Emeviye Camii'nden sela mı okunuyor acaba? Ellerim, kollarım, yüzüm niçin bembeyaz, bir uyuşukluk sardı bedenimi. Neden nefes alıp veremiyorum? Kapıda görünen bu heybetli adam kim? Melekü'l Mevt mi geldi bize? Korkunç diyorlardı onun için. Bana hiç öyle görünmedi ki. Beni ve diğer çocukları hüzünlü bir yüzle süzdü, sonra gözleri nemlendi. Ağlıyor mu ne. Ama niçin? Bir melek gözyaşı döker mi hiç, bilmem ki.
Gözlerim kapanıyor anne, baba ellerim üşüyor. Bir meydana açıldı bu dar kasvetli yollar. Gece boyu dehlizdeydik. Ama bir ışık görünüyor koridorun öte ucunda. Yavaş yavaş o nura doğru gidiyorum. Allahaısmarladık anne, hakkını helal et baba. Elveda sevgili kardeşlerim, can arkadaşlarım.

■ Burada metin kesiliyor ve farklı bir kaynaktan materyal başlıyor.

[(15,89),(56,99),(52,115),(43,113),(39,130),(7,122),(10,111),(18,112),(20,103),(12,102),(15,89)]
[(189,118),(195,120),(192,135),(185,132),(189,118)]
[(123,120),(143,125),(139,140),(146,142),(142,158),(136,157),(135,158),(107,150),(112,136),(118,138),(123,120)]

Gazze'den, Urumçi'den, Bosna'dan, Grozni'den, Karabağ'dan, Kerkük'ten, Kahire'den, Bağdat'tan, Arakan'dan başka çocuklar da o geniş meydanda beni ve diğer Suriyeli çocukları bekliyor. Sisi'leriniz, Esed'leriniz size Mübarek olsun ey insanlar! Biz Cennet kuşu olmaya gidiyoruz, kirlettiğiniz bu dünya size kalsın!